The British pound slipped for a second consecutive day on Wednesday, fueled by a combination of soft labour market data and growing political uncertainty surrounding Prime Minister Keir Starmer. Reports in UK media indicated that Starmer may be facing potential leadership challenges, adding to market volatility and weighing on sterling.
Political Concerns Weigh on Sterling
Several British media outlets reported on Wednesday that allies of Prime Minister Starmer warned he would resist any attempts to unseat him. Health Secretary Wes Streeting also publicly denied claims that he was plotting to overthrow the Prime Minister.

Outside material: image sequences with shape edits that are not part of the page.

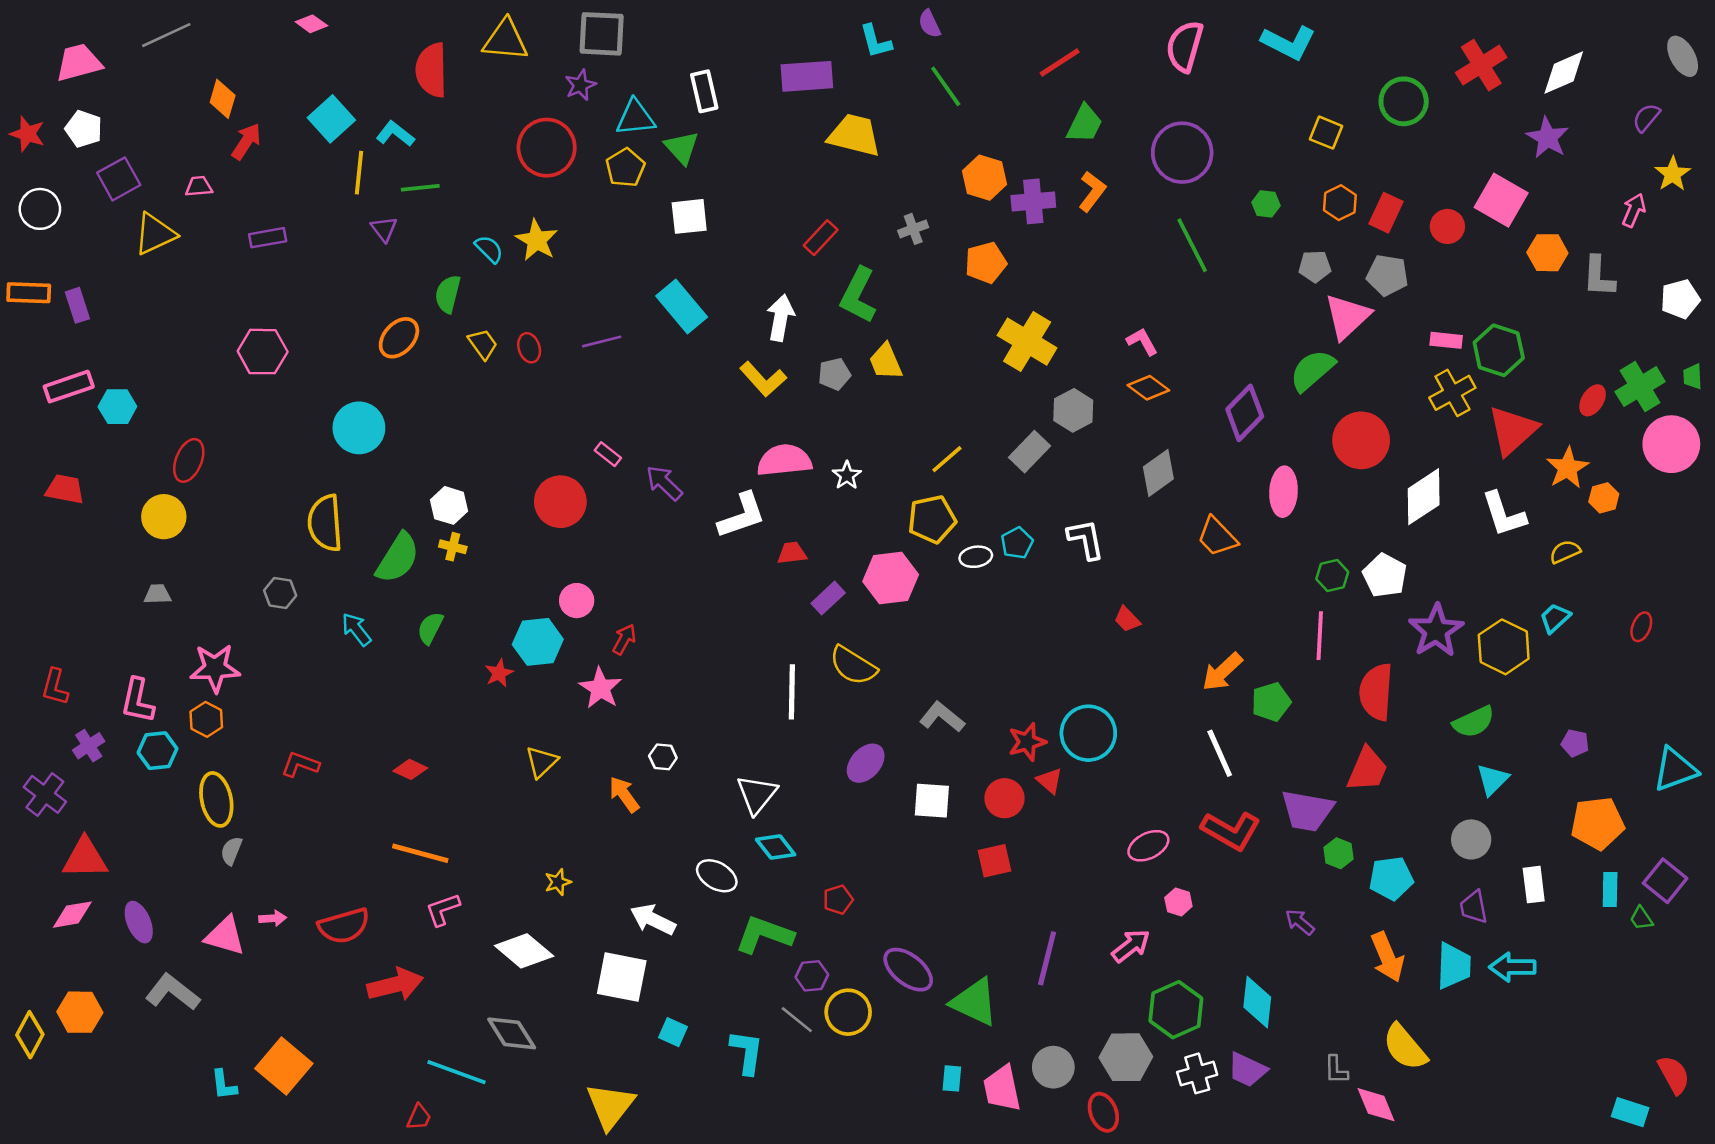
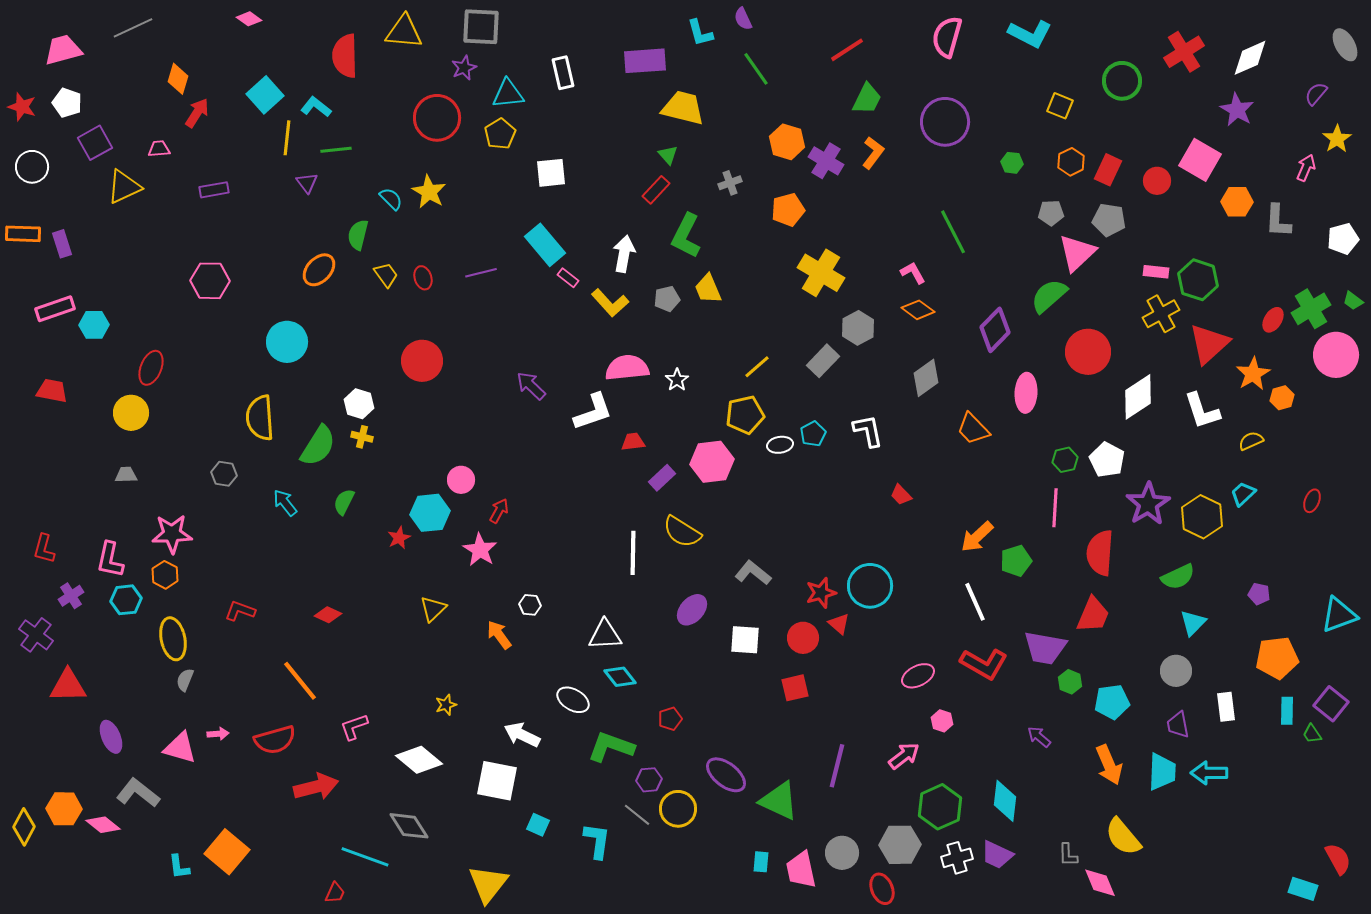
green triangle: (682, 148) -> (668, 155), moved, size x0.7
purple cross: (1033, 201) -> (826, 161), turned 36
green line: (1192, 245) -> (953, 232), moved
green trapezoid: (1693, 377) -> (1353, 301), turned -50
pink rectangle: (608, 454) -> (568, 278), moved
red circle: (560, 502) -> (422, 361), moved
white triangle: (757, 794) -> (605, 635), turned 48
orange line: (420, 853) -> (300, 681), moved, turned 36
pink diamond: (72, 915) -> (103, 825), moved, turned 48

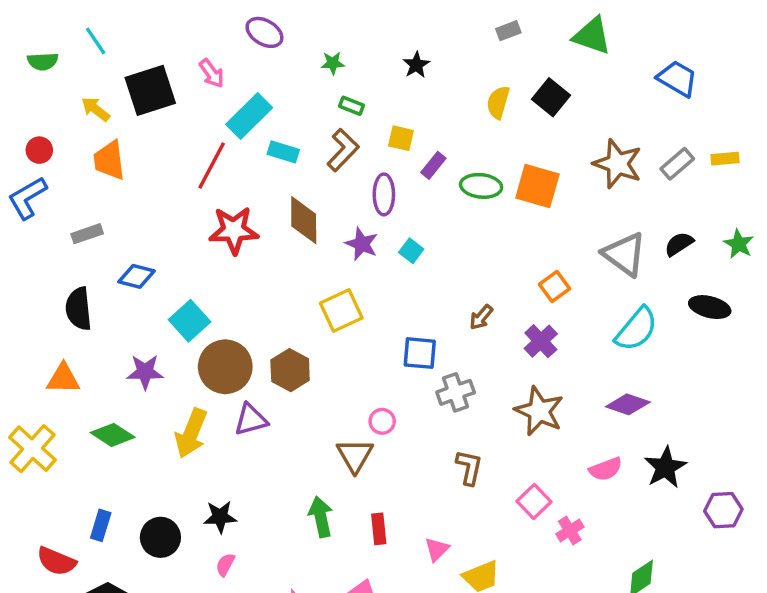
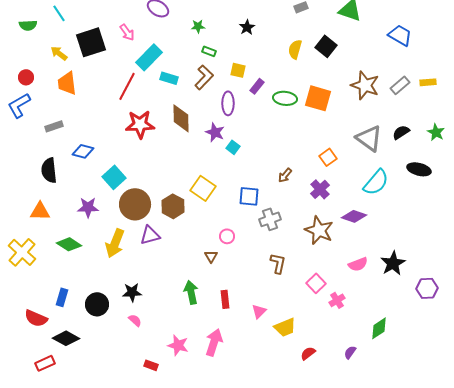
cyan square: (411, 251) -> (233, 147), moved
yellow square: (341, 310) -> (203, 188), moved, turned -30
purple diamond: (628, 404) -> (354, 216), moved
brown triangle: (355, 455) -> (211, 256), size x0.6
pink semicircle: (225, 565) -> (135, 320), turned 104

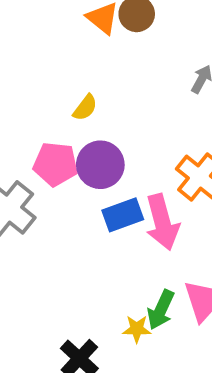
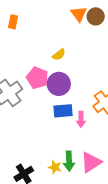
pink arrow: (162, 222) -> (81, 119), size x0.6
green arrow: (161, 310) -> (69, 161), turned -42

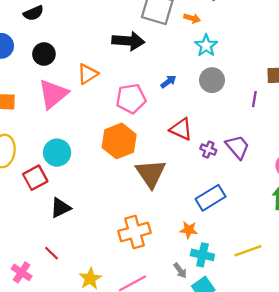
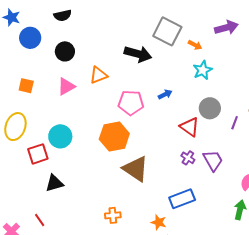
gray circle: (212, 80) -> (210, 108), moved
pink triangle: (53, 94) -> (66, 87), size x0.7
red triangle: (181, 129) -> (189, 127), moved
brown triangle: (151, 174) -> (136, 169), turned -32
orange cross: (135, 232) -> (113, 215), size x0.6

“The pound is staying weak and you’d think it probably does relate to this Starmer story,” said Chris Turner, head of research at ING.
“The uncertainty around the post-budget environment demands extra risk premium for sterling.”
Investors are increasingly cautious as political tensions add uncertainty to the UK’s post-budget environment, raising concerns over the pound’s near-term performance.
Sterling Performance Against Major Currencies
The pound was last down 0.2% against the US dollar, trading at $1.3125. Against the euro, sterling slipped 0.1% to 88.26 pence, approaching its lowest level in over two and a half years.
Despite this recent weakness, sterling has gained roughly 5% against the dollar so far this year. However, market nerves are rising ahead of the UK government’s November 26 budget, with expectations of tax increases to balance public finances.
Economic and Budgetary Pressures
The outlook for public finances has worsened due to previous plans to scale back welfare spending cuts and a projected downgrade in productivity forecasts by the UK’s budget watchdog. These developments, combined with political uncertainty, have added pressure on the pound.
Meanwhile, British government bonds underperformed compared to their European and US peers. The 10-year gilt yield rose by three basis points, reflecting investor caution.
Bank of England Rate Cuts on the Horizon
Market participants are pricing in a roughly 75% probability of a quarter-point interest rate cut from the Bank of England in December. This expectation follows Tuesday’s labour market data showing the unemployment rate ticked up to 5%, while pay growth excluding bonuses slowed to 4.6% over the three months to September.
“We think the UK economy is weaker relative to the euro area, which should pave the way for a weaker pound here,” said Mohamad Al-Saraf, FX strategist at Danske Bank.
Recent statements from Bank of England rate-setter Megan Greene acknowledged the slowdown in wage growth but highlighted concerns about potential high pay settlements next year. Greene voted with the majority to maintain the Bank Rate at last week’s policy meeting.
Outlook for Sterling
The combination of political uncertainty, muted economic growth, and looming fiscal pressures suggests that sterling may face continued volatility in the coming weeks. Investors are closely monitoring both UK domestic politics and economic indicators to gauge the pound’s trajectory ahead of the budget announcement and potential monetary policy changes.